Supplied passage:
So even at 10% cost adjustment, the optimizer still favours index scan.

So far (AFAIK) we have seen examples where index hint can provide faster results. However, does that mean that without an index hint the optimizer is going to choose FTS with != predicate under all conditions?

Thanks,

Mich

11 03 2012
Charles Hooper

Mich,

Thank you for providing the experiment where you compared Sybase with Oracle Database – a case where an index access is the obvious choice only for Sybase. If I recall correctly, Oracle’s optimizer does not even calculate the cost of the index access path for an inequality – the optimizer just assumes that the index access path will be inefficient.

I believe that Richard Foote covered the inequality scenario here:

http://richardfoote.wordpress.com/2008/08/13/indexes-and-not-equal-not-now-john/

3 03 2012
Ashok Kumar

Guys you rock here.

Very interesting stuff for learners like me.

Can you please clarify if CBO always makes estimated costing on the basis that the data has to be brought in from persistent storage (disk). This could be single or multi-block reads and would ignore whether some of the data or all of the data is already in the buffer?

Data section:
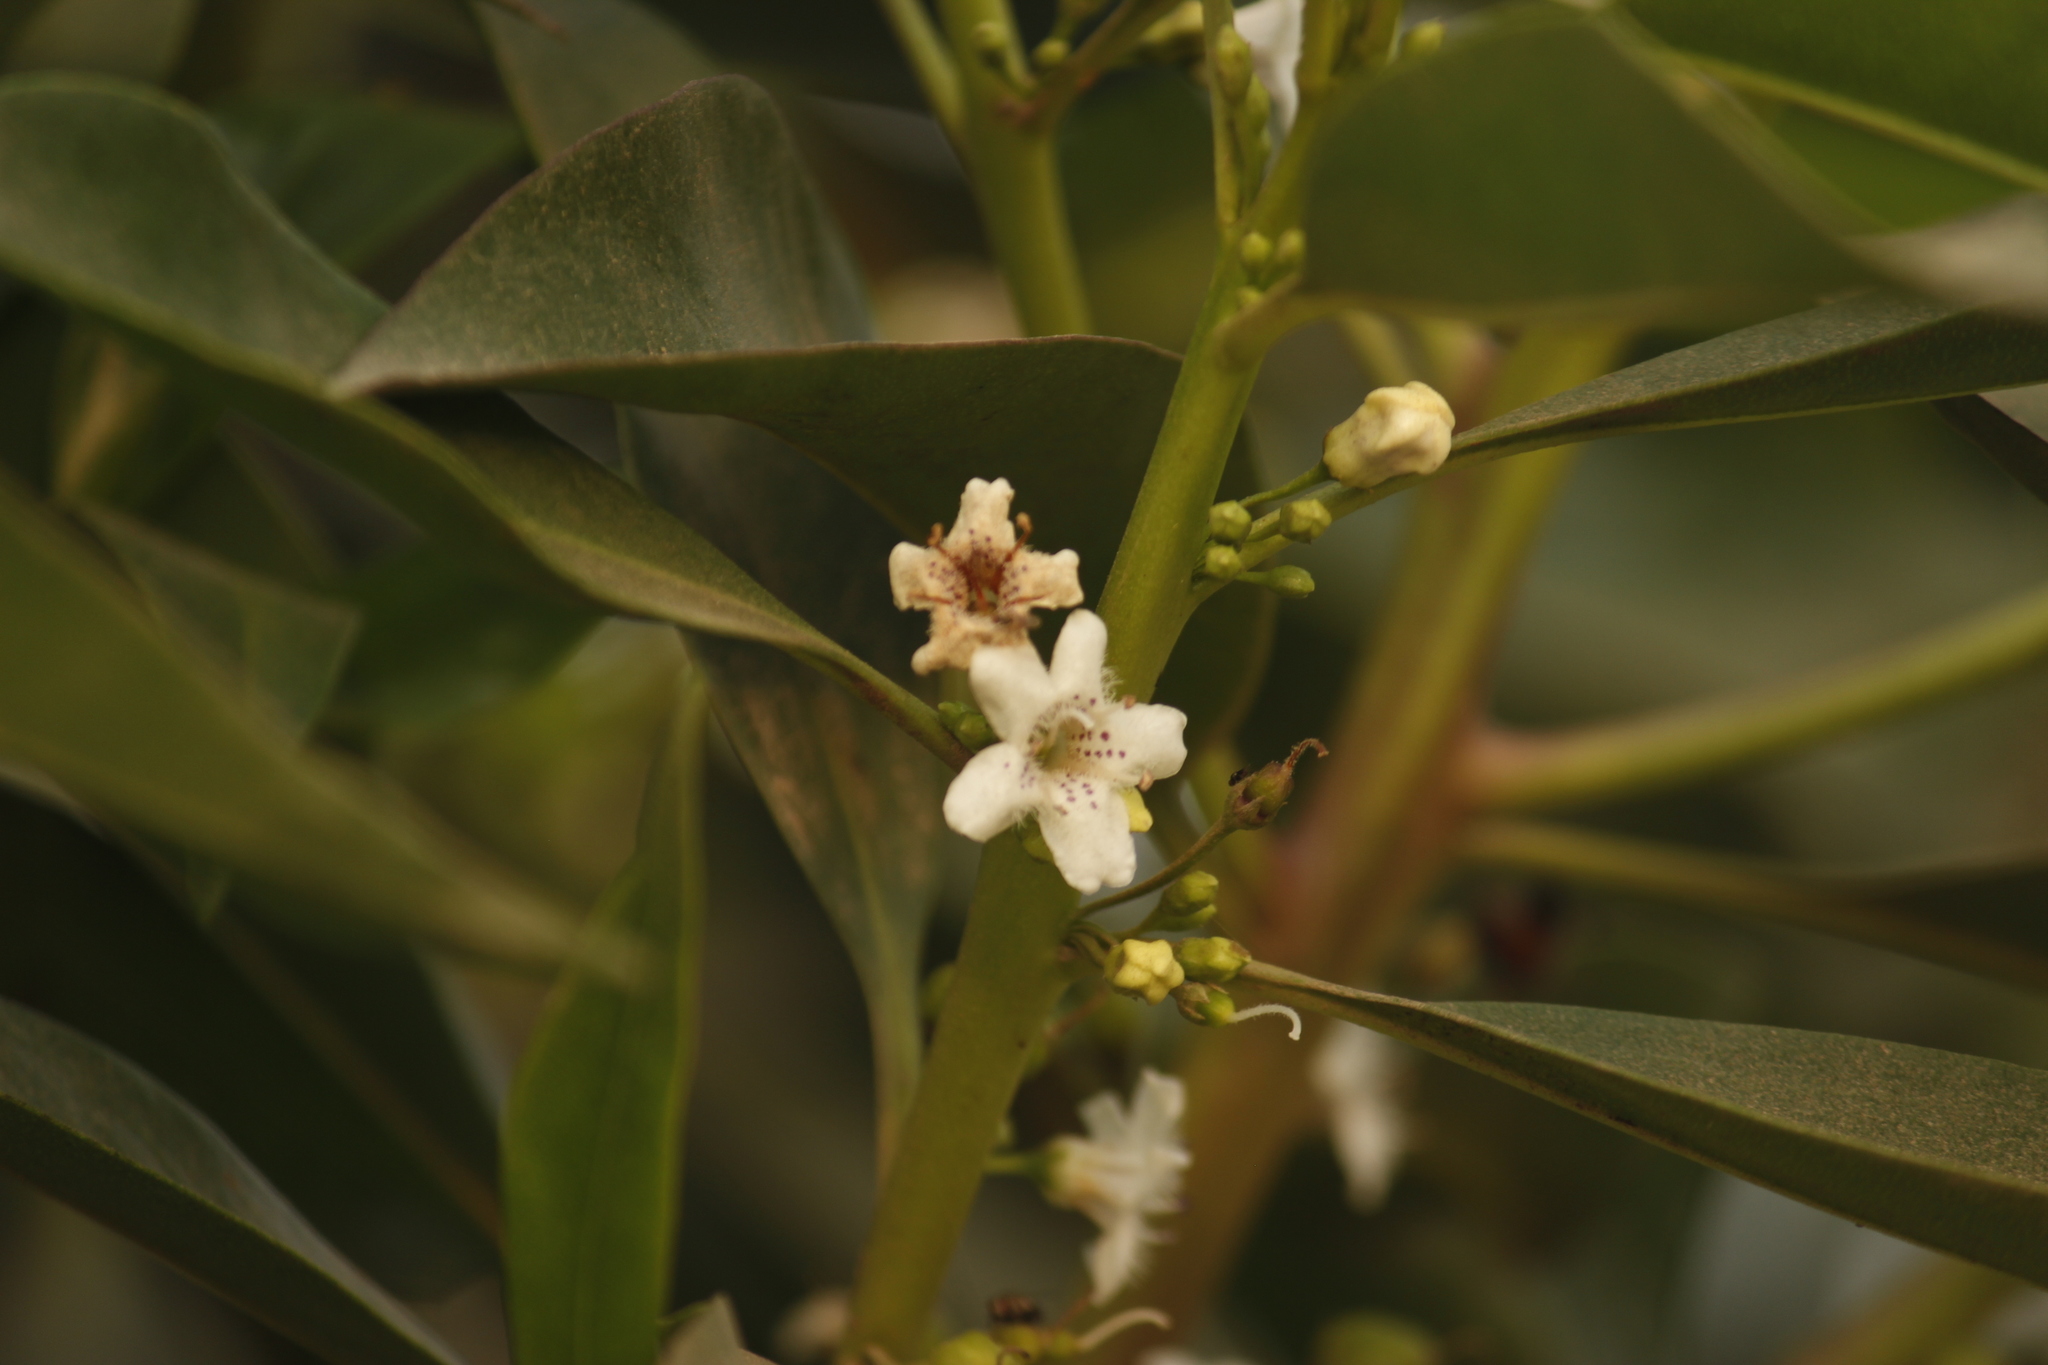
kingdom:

Your goal: List the names of all the people mentioned in the forum thread about the Oracle optimizer, leaving out the web address. The data above has no connection to the forum thread about the Oracle optimizer.

Answer to this task: Mich, Charles Hooper, Richard Foote, Ashok Kumar